_Instructions for the task_:
Scan the data, and whenever a line contains "post", copy it.

_Stored records_:
- - - - -

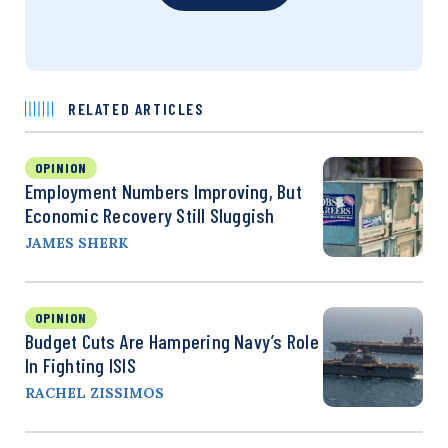
RELATED ARTICLES
OPINION
Employment Numbers Improving, But
Economic Recovery Still Sluggish
JAMES SHERK
OPINION
Budget Cuts Are Hampering Navy’s Role
In Fighting ISIS
RACHEL ZISSIMOS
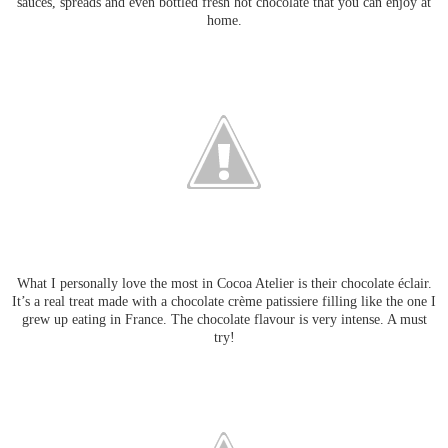
sauces, spreads and even bottled fresh hot chocolate that you can enjoy at
home.
What I personally love the most in Cocoa Atelier is their chocolate éclair.
It’s a real treat made with a chocolate crème patissiere filling like the one I
grew up eating in France. The chocolate flavour is very intense. A must
try!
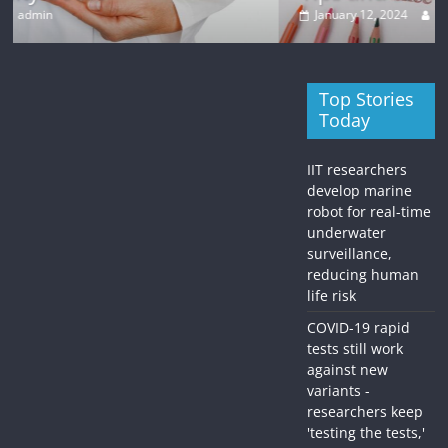
January 12, 2024
admin
Top Stories
Today
IIT researchers
develop marine
robot for real-time
underwater
surveillance,
reducing human
life risk
COVID-19 rapid
tests still work
against new
variants -
researchers keep
'testing the tests,'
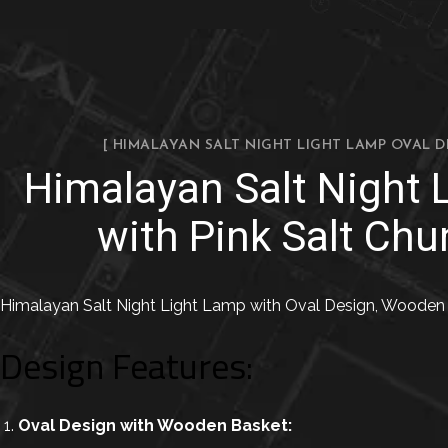
[ HIMALAYAN SALT NIGHT LIGHT LAMP OVAL 
Himalayan Salt Night
with Pink Salt Chu
Himalayan Salt Night Light Lamp with Oval Design, Wooden B
Design Features:
Oval Design with Wooden Basket:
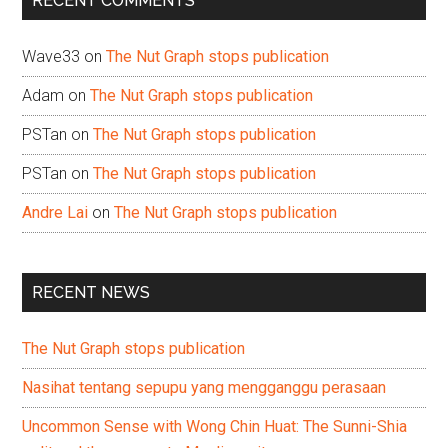
RECENT COMMENTS
Wave33
on
The Nut Graph stops publication
Adam
on
The Nut Graph stops publication
PSTan
on
The Nut Graph stops publication
PSTan
on
The Nut Graph stops publication
Andre Lai
on
The Nut Graph stops publication
RECENT NEWS
The Nut Graph stops publication
Nasihat tentang sepupu yang mengganggu perasaan
Uncommon Sense with Wong Chin Huat: The Sunni-Shia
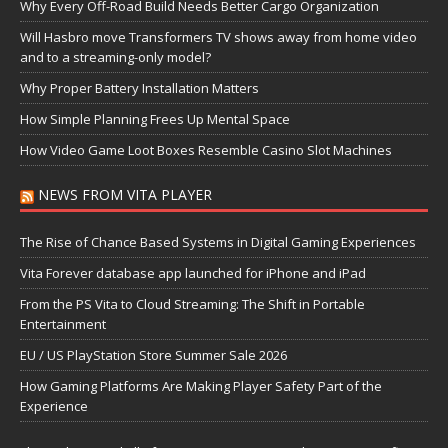
Why Every Off-Road Build Needs Better Cargo Organization
Will Hasbro move Transformers TV shows away from home video
and to a streaming-only model?
Why Proper Battery Installation Matters
How Simple Planning Frees Up Mental Space
How Video Game Loot Boxes Resemble Casino Slot Machines
NEWS FROM VITA PLAYER
The Rise of Chance Based Systems in Digital Gaming Experiences
Vita Forever database app launched for iPhone and iPad
From the PS Vita to Cloud Streaming: The Shift in Portable
Entertainment
EU / US PlayStation Store Summer Sale 2026
How Gaming Platforms Are Making Player Safety Part of the
Experience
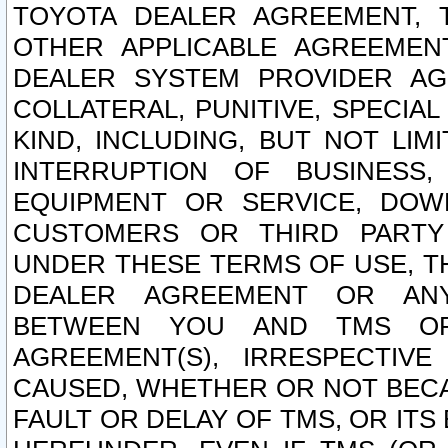
TOYOTA DEALER AGREEMENT, 
OTHER APPLICABLE AGREEME
DEALER SYSTEM PROVIDER AGR
COLLATERAL, PUNITIVE, SPECI
KIND, INCLUDING, BUT NOT LIM
INTERRUPTION OF BUSINESS,
EQUIPMENT OR SERVICE, DOW
CUSTOMERS OR THIRD PARTY
UNDER THESE TERMS OF USE, T
DEALER AGREEMENT OR ANY
BETWEEN YOU AND TMS OR
AGREEMENT(S), IRRESPECTI
CAUSED, WHETHER OR NOT BECAU
FAULT OR DELAY OF TMS, OR IT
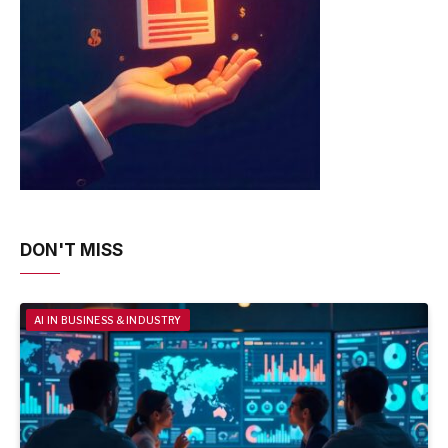
DON'T MISS
AI IN BUSINESS & INDUSTRY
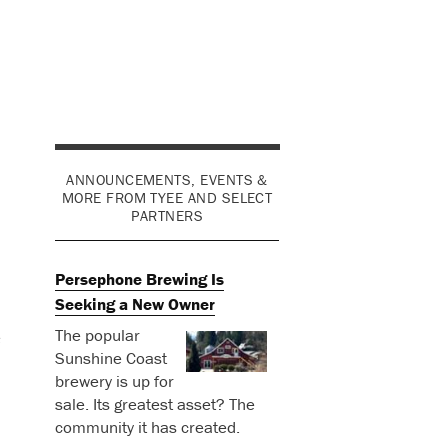
ANNOUNCEMENTS, EVENTS &
MORE FROM TYEE AND SELECT
PARTNERS
Persephone Brewing Is
Seeking a New Owner
The popular
e
Sunshine Coast
brewery is up for
sale. Its greatest asset? The
community it has created.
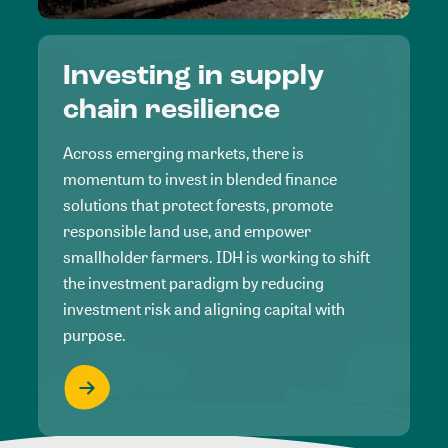
Investing in supply
chain resilience
Across emerging markets, there is
momentum to invest in blended finance
solutions that protect forests, promote
responsible land use, and empower
smallholder farmers. IDH is working to shift
the investment paradigm by reducing
investment risk and aligning capital with
purpose.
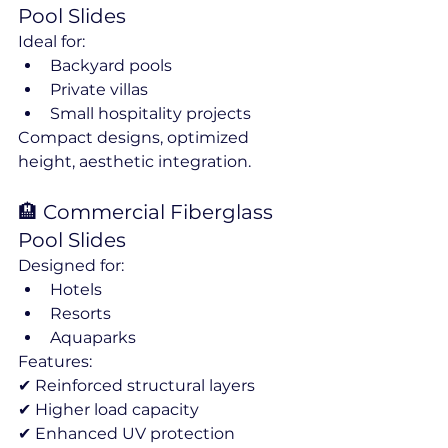
Pool Slides
Ideal for:
Backyard pools
Private villas
Small hospitality projects
Compact designs, optimized 
height, aesthetic integration.
🏨 Commercial Fiberglass 
Pool Slides
Designed for:
Hotels
Resorts
Aquaparks
Features:
✔ Reinforced structural layers
✔ Higher load capacity
✔ Enhanced UV protection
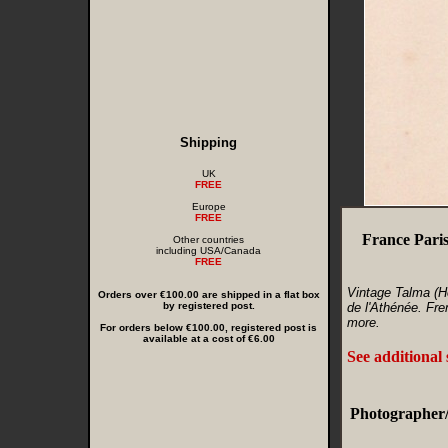
Shipping
UK
FREE
Europe
FREE
France Pari
Other countries
including USA/Canada
FREE
Vintage Talma (H
Orders over €100.00 are shipped in a flat box
by registered post.
de l'Athénée. Fre
more.
For orders below €100.00, registered post is
available at a cost of €6.00
See additional
Photographer/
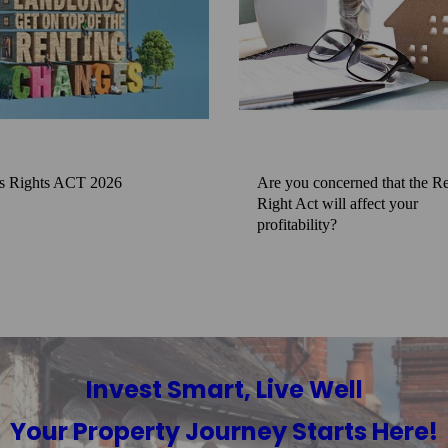
s Rights ACT 2026
Are you concerned that the Re
Right Act will affect your
profitability?
Invest Smart, Live Well
Your Property Journey Starts Here!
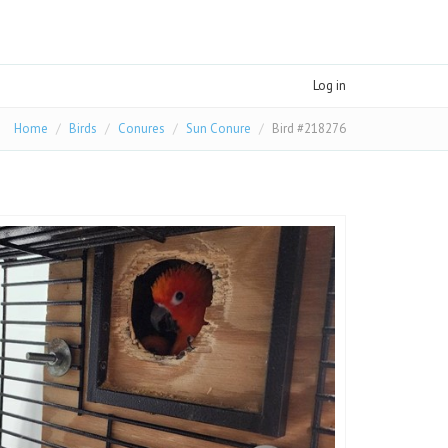
Log in
Home
Birds
Conures
Sun Conure
Bird #218276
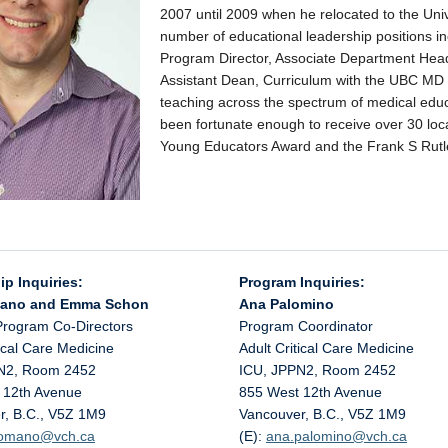
2007 until 2009 when he relocated to the Univ
number of educational leadership positions i
Program Director, Associate Department Head
Assistant Dean, Curriculum with the UBC MD
teaching across the spectrum of medical educa
been fortunate enough to receive over 30 loc
Young Educators Award and the Frank S Rutle
ip Inquiries:
Program Inquiries:
mano and Emma Schon
Ana Palomino
Program Co-Directors
Program Coordinator
tical Care Medicine
Adult Critical Care Medicine
N2, Room 2452
ICU, JPPN2, Room 2452
 12th Avenue
855 West 12th Avenue
r, B.C., V5Z 1M9
Vancouver, B.C., V5Z 1M9
.romano@
vch.ca
(E):
ana.palomino@
vch.ca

- - - - -

_Written answer_:
by registered post.
For orders below €100.00, registered post is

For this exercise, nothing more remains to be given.